Alors il murmura : — Que le ciel me protége !
Jeta sur le Caucase un regard attristé,
Et tirant sur ses yeux son bachelik de neige,
S’endormit pour l’éternité.


Là le poëte trouve moyen d’être à la fois railleur et grand, chose difficile, la raillerie et la grandeur étant presque toujours des qualités exclusives l’une de l’autre.

Dans les trois ou quatre pièces que nous allons citer, il sera seulement mélancolique. Toutes ces pièces ont précédé sa mort de bien peu de temps. La comtesse Rostopchine nous a raconté qu’il en avait le pressentiment ; ce pressentiment, nous allons le retrouver presque à chaque vers.

Le rocher qui pleure.

Un nuage dormait sur le sein d’un rocher,
Le soir il avait pris sa poitrine pour gîte,
Le vent en fut jaloux et vint l’en arracher.
— Adieu, dit le nuage, il faut que je te quitte.

J’aurais voulu pourtant demeurer près de toi,
Mais nul de son destin ici-bas n’est le maître ;
Adieu, mon bon rocher, pense souvent à moi,
Qui ne repasserai jamais ici peut-être.

Sans sourire et sans pleurs jusque-là dans les cieux
L’égoïste géant levait son crâne aride ;
Mais de ce jour on vit sous son front soucieux
Une larme briller dans le creux d’une ride.

Les nuages.

Nuages qui voguant sur le ciel solitaire,
Dans les steppes d’azur passez silencieux ;
Ainsi que moi, qui suis un proscrit de la terre,
Êtes-vous les proscrits des cieux ?

Qui vous chassa du nord ? Vers le sud qui vous mène ?
Est-ce l’orgueil d’un Dieu, la colère d’un roi ?
Coupable d’un forfait subissez-vous la peine ?
Êtes-vous martyrs comme moi ?

Non, vous êtes partis un jour de la prairie,
Ouvrant votre aile blanche à l’élément subtil,
Et libres dans les cieux, n’ayant pas de patrie,
Vous n’avez pas non plus d’exil.


Nous avons copié sur un album la pièce suivante, qui ne se retrouve pas dans les œuvres de Lermantoff. Peut-être faisait-elle partie de ce dernier envoi qui fut perdu par le courrier.

Le blessé.

Voyez-vous ce blessé qui se tord sur la terre ?
Il va mourir ici près du bois solitaire,
Sans que de sa souffrance un seul cœur ait pitié ;
Mais ce qui doublement fait saigner sa blessure,
Ce qui lui fait au cœur la plus âpre morsure,
C’est qu’en se souvenant il se sente oublié.

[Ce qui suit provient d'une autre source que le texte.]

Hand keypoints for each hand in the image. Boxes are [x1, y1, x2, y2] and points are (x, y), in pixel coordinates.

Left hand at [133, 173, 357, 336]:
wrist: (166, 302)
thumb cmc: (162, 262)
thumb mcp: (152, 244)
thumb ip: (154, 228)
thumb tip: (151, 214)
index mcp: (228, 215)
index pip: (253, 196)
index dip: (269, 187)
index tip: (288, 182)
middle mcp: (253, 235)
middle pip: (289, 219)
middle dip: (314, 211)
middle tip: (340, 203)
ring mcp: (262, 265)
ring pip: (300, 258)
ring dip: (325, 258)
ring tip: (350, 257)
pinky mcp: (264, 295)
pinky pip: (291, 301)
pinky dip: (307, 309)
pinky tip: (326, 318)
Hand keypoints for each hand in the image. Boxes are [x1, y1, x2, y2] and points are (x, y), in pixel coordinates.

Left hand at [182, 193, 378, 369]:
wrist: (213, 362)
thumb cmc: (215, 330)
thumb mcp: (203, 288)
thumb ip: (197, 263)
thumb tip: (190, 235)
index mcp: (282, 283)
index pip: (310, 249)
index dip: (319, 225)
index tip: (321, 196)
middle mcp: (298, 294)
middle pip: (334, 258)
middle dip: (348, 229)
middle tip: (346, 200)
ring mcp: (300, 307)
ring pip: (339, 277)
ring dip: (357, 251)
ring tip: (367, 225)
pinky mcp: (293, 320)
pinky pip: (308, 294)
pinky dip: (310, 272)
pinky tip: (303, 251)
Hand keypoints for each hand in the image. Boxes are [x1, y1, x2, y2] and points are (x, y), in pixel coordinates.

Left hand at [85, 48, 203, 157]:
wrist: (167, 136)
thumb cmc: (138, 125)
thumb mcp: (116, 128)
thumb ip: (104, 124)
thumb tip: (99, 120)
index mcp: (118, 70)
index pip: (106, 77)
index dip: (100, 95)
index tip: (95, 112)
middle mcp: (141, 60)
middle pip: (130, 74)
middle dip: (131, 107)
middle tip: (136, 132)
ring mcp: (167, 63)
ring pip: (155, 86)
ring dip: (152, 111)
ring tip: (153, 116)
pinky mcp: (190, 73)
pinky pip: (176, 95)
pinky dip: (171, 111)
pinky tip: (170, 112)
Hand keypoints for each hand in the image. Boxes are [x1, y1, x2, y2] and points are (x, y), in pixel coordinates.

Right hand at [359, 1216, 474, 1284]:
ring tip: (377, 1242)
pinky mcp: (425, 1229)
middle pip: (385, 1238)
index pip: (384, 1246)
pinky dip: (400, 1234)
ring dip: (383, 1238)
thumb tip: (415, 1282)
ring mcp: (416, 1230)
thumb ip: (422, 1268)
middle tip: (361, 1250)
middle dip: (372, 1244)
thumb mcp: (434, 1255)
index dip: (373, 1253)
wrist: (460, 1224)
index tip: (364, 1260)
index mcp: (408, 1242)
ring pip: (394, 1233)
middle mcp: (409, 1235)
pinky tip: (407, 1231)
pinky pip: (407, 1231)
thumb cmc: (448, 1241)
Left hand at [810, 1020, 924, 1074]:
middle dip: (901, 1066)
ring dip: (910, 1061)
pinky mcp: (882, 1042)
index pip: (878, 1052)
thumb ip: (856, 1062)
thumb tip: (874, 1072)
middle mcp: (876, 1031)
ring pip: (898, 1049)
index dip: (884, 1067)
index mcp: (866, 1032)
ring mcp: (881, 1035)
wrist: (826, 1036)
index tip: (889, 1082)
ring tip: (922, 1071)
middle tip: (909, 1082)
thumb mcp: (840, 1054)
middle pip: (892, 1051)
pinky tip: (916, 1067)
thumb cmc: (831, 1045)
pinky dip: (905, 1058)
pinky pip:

Sur le même album était inscrit ce quatrain, que nous ne citons que pour mémoire.

Boutade

Dieu nous garde dans sa pitié
Des moustiques et des vestales
D’une trop fidèle amitié,
Et des vieilles sentimentales.


Les vers suivants sont tellement populaires en Russie qu’on les trouve sur tous les pianos, et qu’il n’y a peut-être pas une jeune fille ou un jeune homme en Russie qui ne les sache par cœur.

Ils sont, je crois, un souvenir de Gœthe ou de Heine.

Gornaïa-Verchina.

La montagne s’endort dans le ciel obscurci,
Les vallons sont muets et trempés de rosée,
La poussière s’éteint sur la route ombragée,
La feuille est immobile et le vent adouci,
— Attends encore un peu, tu dormiras aussi.

En effet, le poëte dormit bientôt ; mais comme si cette mort souhaitée ne venait pas assez vite, parfois il la provoquait, comme faisaient ces anciens chevaliers qui, las de leur inaction, sonnaient du cor pour faire apparaître un adversaire.

Voici une de ces provocations. Elle a pour titre les Mercis. Elle pourrait s’appeler les Blasphèmes.

Les Mercis.

Eh bien, soit, je te rends grâce pour toute chose,
Ô Dieu ! qu’en mon erreur je tremble d’accuser
Pour l’impur limaçon qui rampe sur la rose,
Pour le poison amer qui coule du baiser ;
Je te rends grâce aussi pour la trempe de l’arme
Dont l’assassin dans l’ombre atteint son ennemi ;
Je te rends grâce encor pour la sanglante larme,
Que tire de nos yeux l’abandon d’un ami ;
Grâce, enfin, pour la vie, énigmatique aurore
Que le monde maudit de Werther à Didon ;
Mais tâche que ma voix n’ait pas longtemps encore
À te remercier de ce terrible don.


Le vœu du blasphémateur fut exaucé : huit jours après il était tué, et l’on retrouva cette pièce parmi d’autres papiers sur sa table, après sa mort.